* _Task goal_:
Return the part of the forum thread below from "OK AXA is what" to "I have CRS.", word for word.
── Given text
This guy on the yahoo group is saying he uses 1/2" bits in a BXA QCTP on a Logan 820. Isn't an 820 a 10" lathe?


----------



## strantor

*Re: Best QCTP for 10&amp;quot; Logan*



mrbreezeet1 said:


> OK Thanks, I have some 1/2" bits I would like to use too, I read elsewhere I might have to remove some from the bottom of the tool holder, To use the 1/2" bits with an AXA QCTP.  Is this true, or am I best to just use 3/8" bits.
> Thanks,
> Tony



I'm using 1/2" tooling with AXA on my Logan 9" and it works just fine. No where near being out of adjustability.


----------



## mrbreezeet1

*Re: Best QCTP for 10&amp;quot; Logan*



strantor said:


> I'm using 1/2" tooling with AXA on my Logan 9" and it works just fine. No where near being out of adjustability.



OK AXA is what l will go with. 
How did you machine the bottom "Sliding Nut" were you able to use your lathe or do you have a mill?
Sorry if this was covered here, I have CRS. 
Thanks,
Tony


----------



## mrbreezeet1

Well, went ahead and pulled the trigger on the Phase II at Enco.
Used the -10% off and free shipping codes  DMTEN and DMSHIP, For a total of $167.36



890-9636110$167.36 ea$167.36


----------



## ChuckB

mrbreezeet1 said:


> Well, went ahead and pulled the trigger on the Phase II at Enco.
> Used the -10% off and free shipping codes  DMTEN and DMSHIP, For a total of $167.36
> 
> 
> 
> 890-9636
> 1
> 1
> $167.36 ea
> $167.36



Nice choice. You will only really apperciate them after using a lantern post or one of the holders in your pic


----------



## CluelessNewB

> How did you machine the bottom "Sliding Nut" were you able to use your lathe or do you have a mill?



Since I have no working mill I did mine on the lathe with an end mill.  I have a Palmgren milling attachment and a 5C collet chuck to hold the end mill.  On my Shars QCTP the nut was both too thick and too wide.  I milled the nut so that it was shaped more or less like an inverted "T" so that the bottom of the "T" just fits in the upper part of the compound slot and the upper part of the "T" just fits in the lower part of the compound.
────
── Recorded data
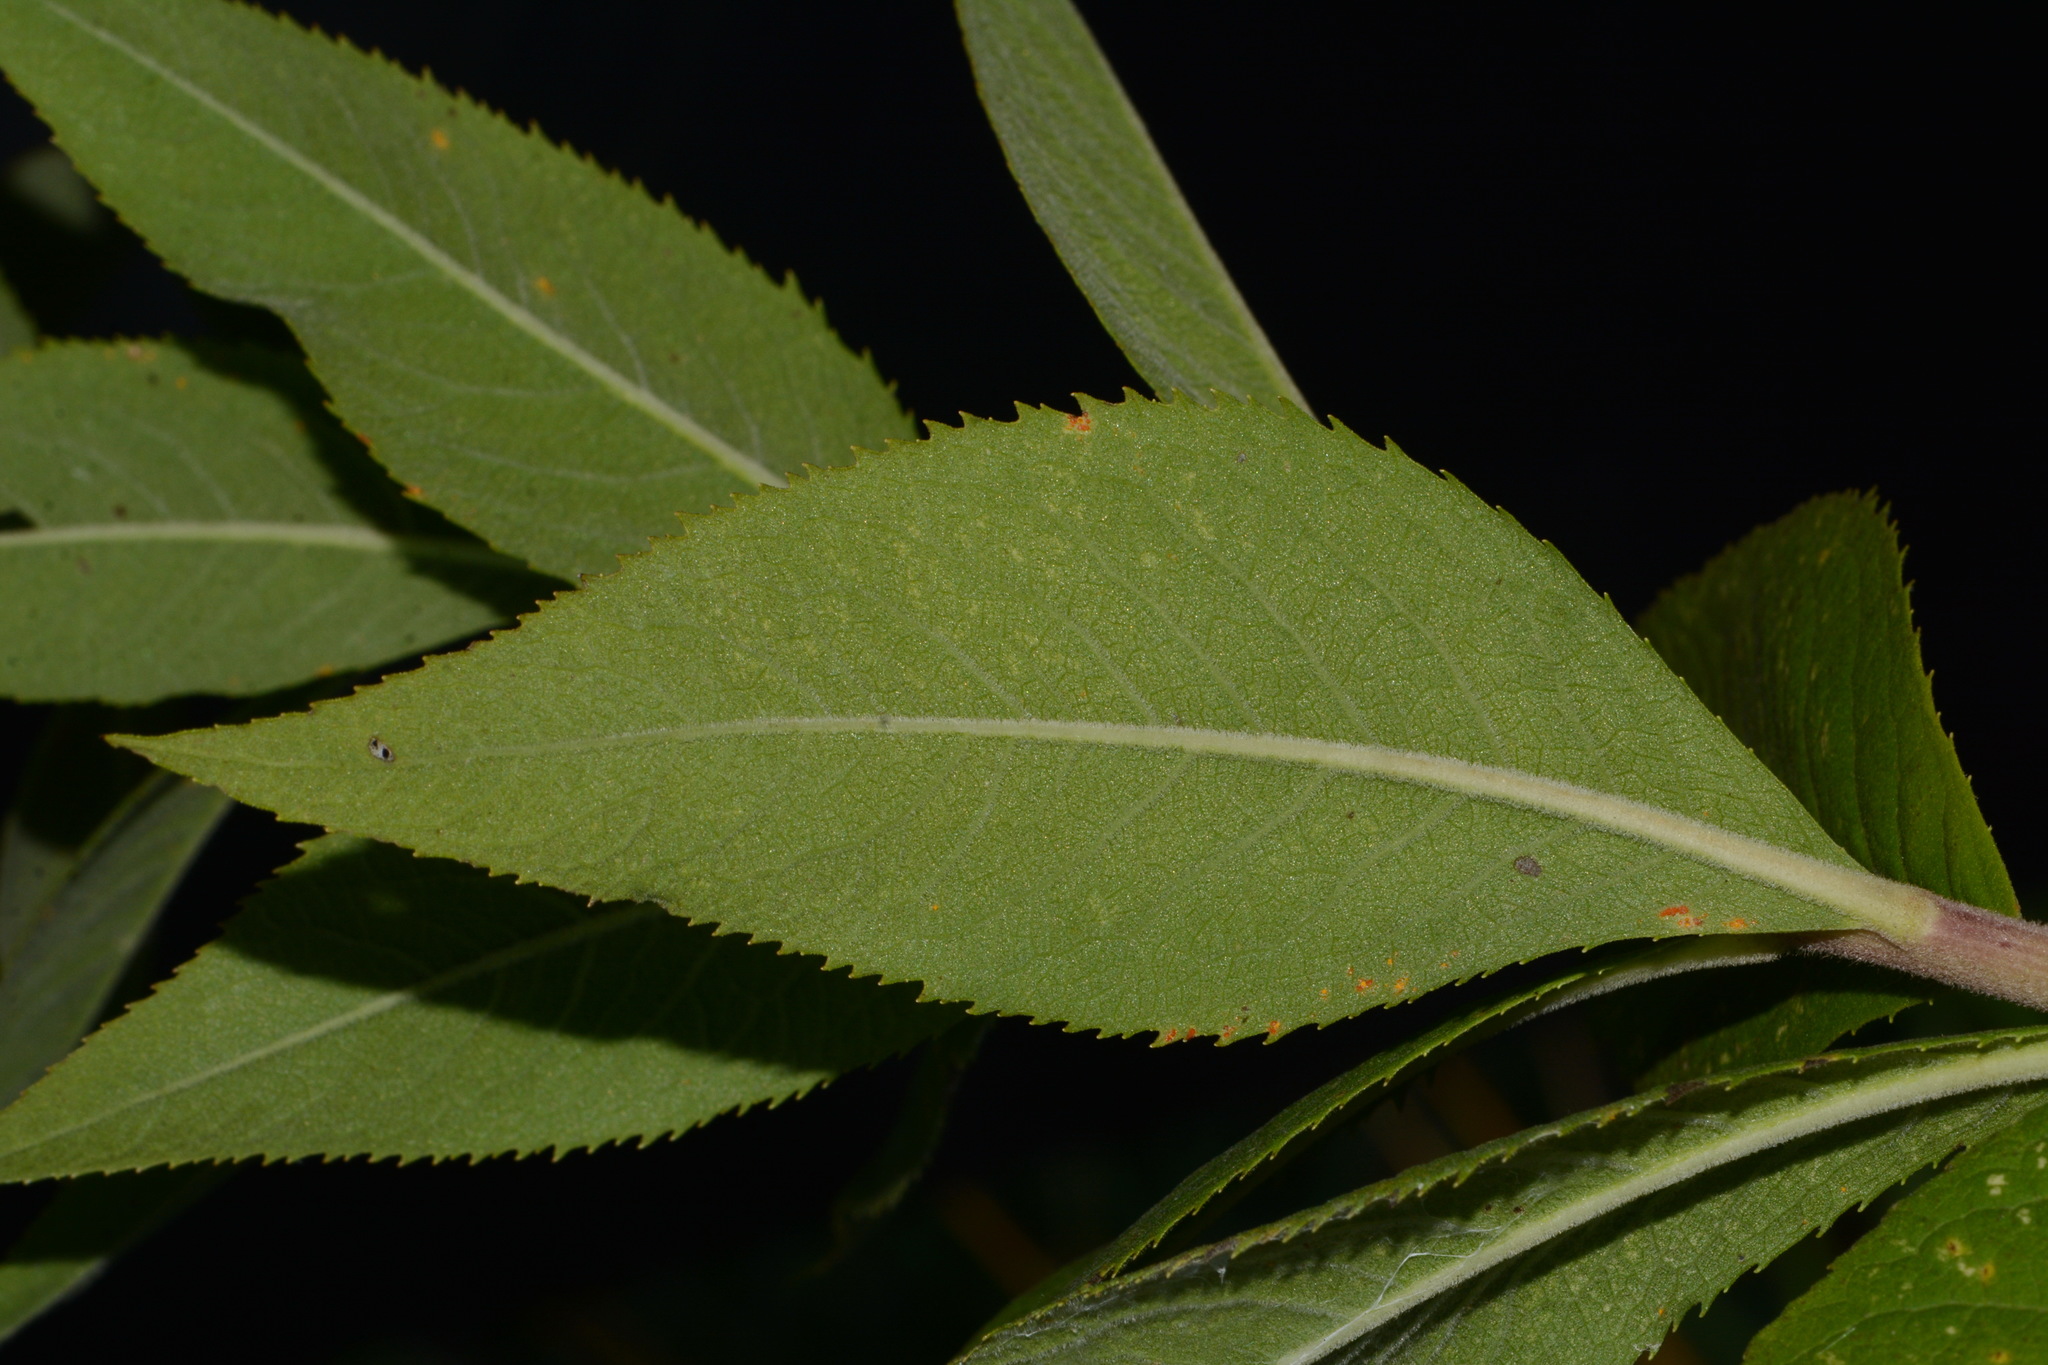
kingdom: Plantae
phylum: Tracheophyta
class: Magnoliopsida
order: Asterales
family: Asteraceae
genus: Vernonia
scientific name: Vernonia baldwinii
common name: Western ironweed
────
── Recorded data
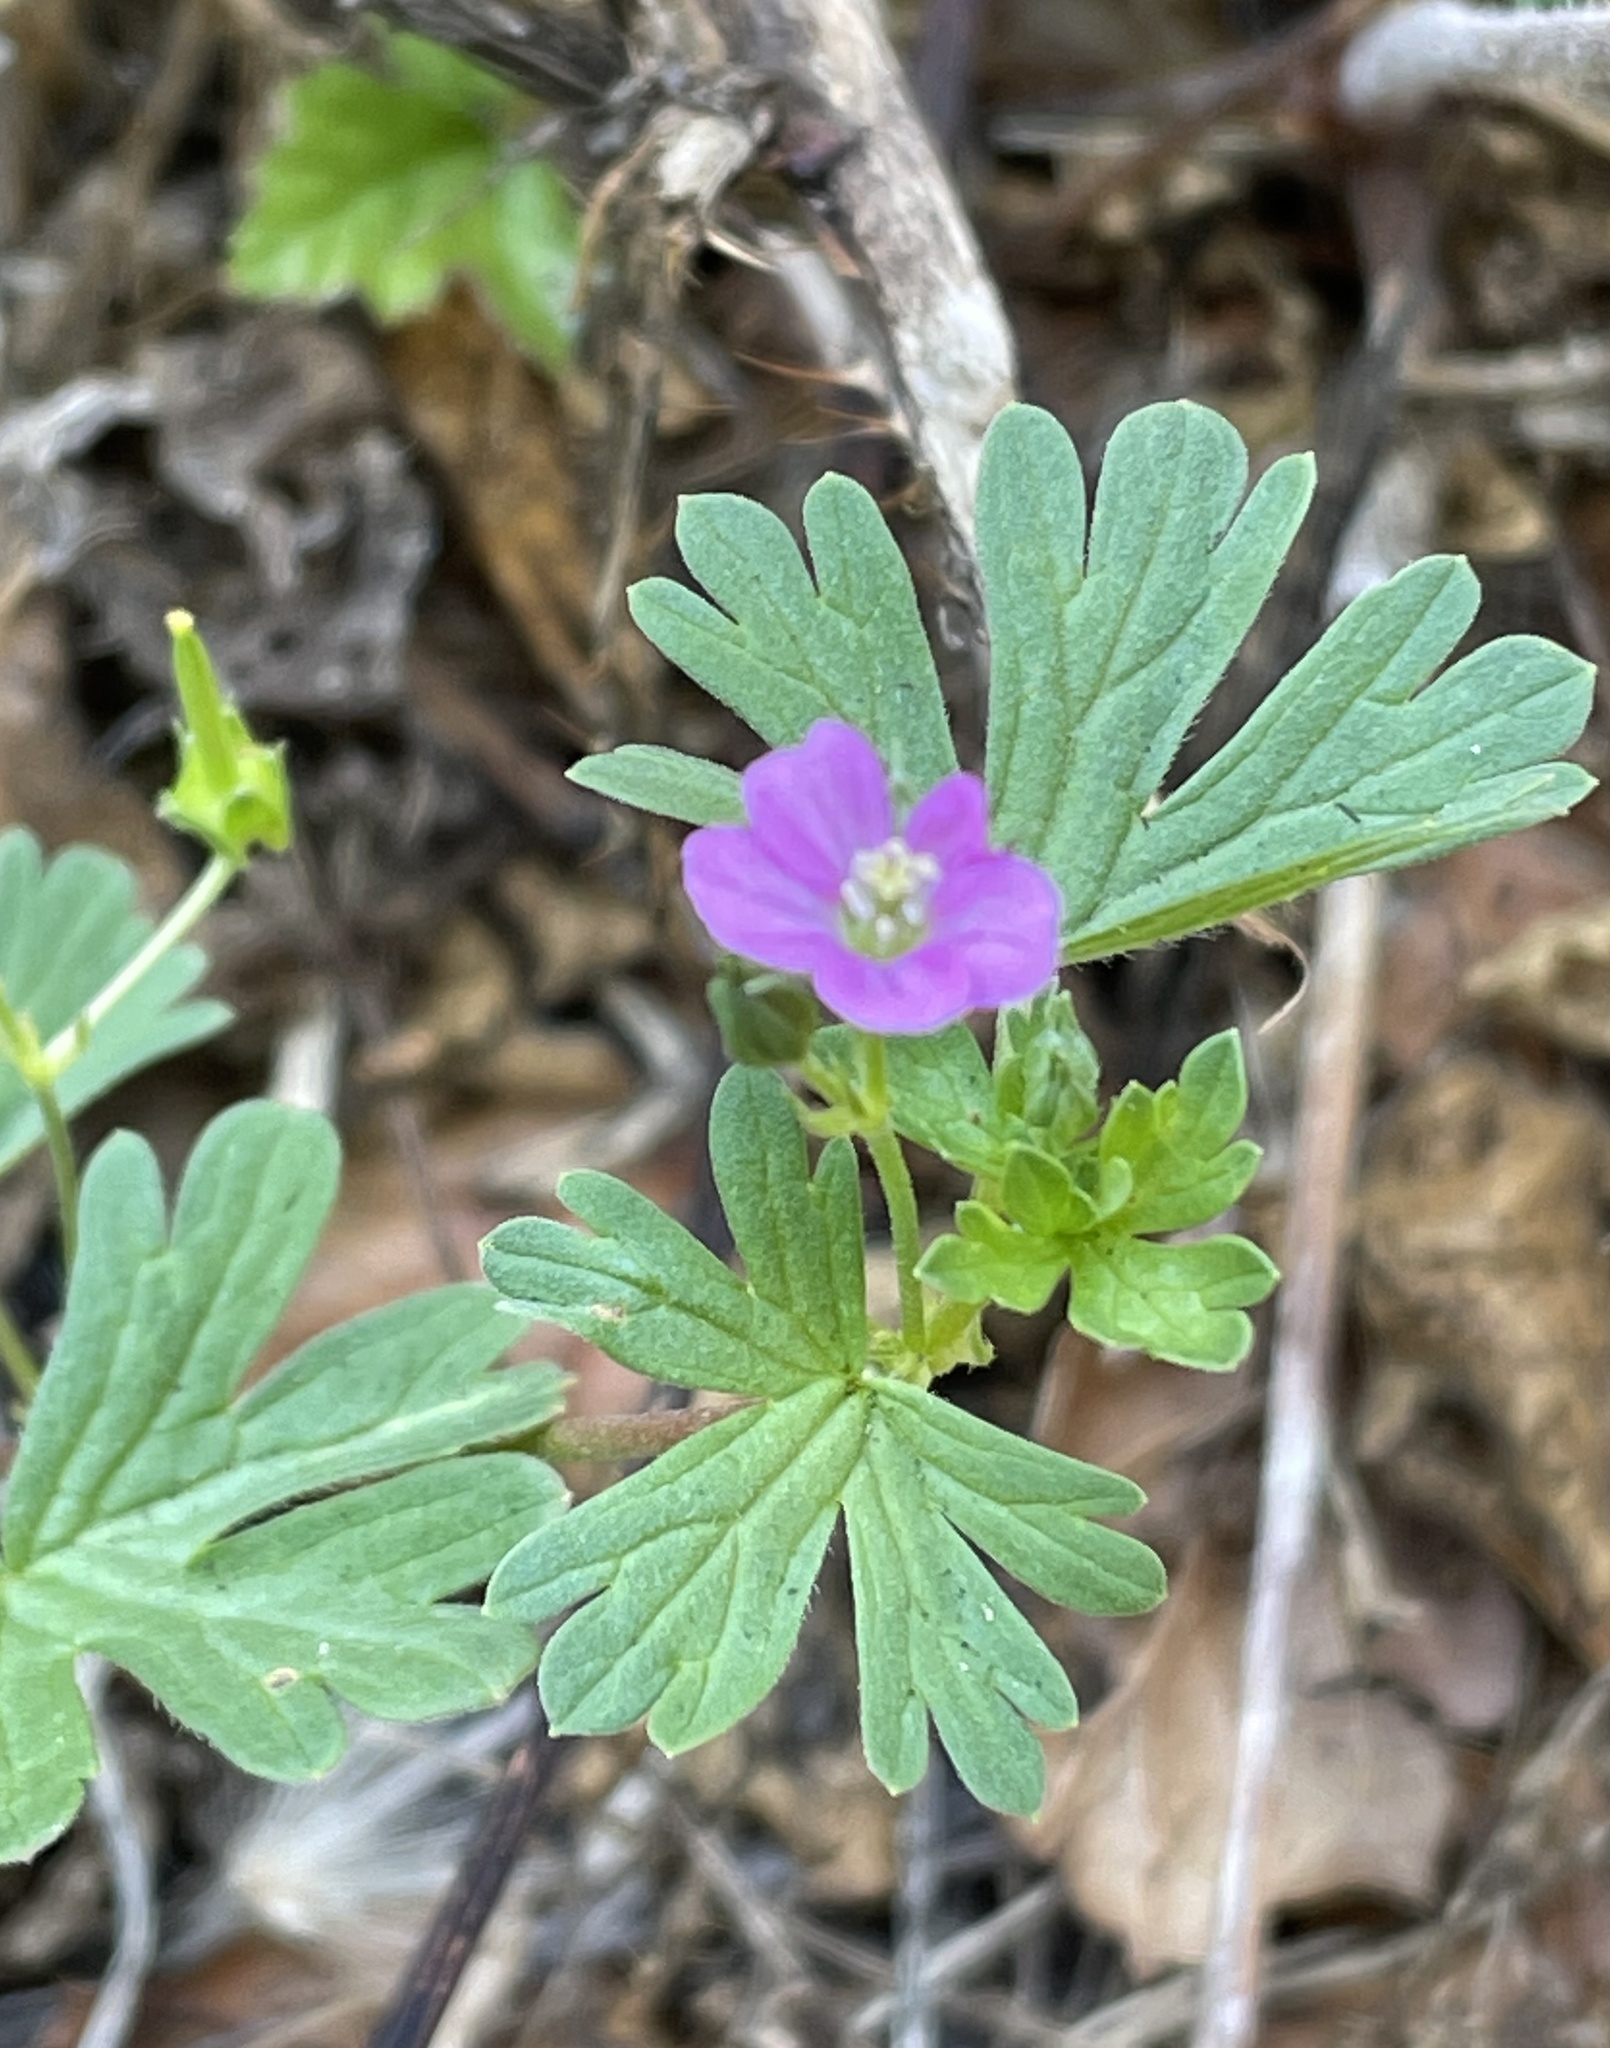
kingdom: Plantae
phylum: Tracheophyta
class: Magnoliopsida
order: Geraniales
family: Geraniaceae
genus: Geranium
────
── Recorded data
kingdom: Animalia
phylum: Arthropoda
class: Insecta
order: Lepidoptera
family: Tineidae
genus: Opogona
────
* _Exercise solution_:
OK AXA is what l will go with. 
How did you machine the bottom "Sliding Nut" were you able to use your lathe or do you have a mill?
Sorry if this was covered here, I have CRS.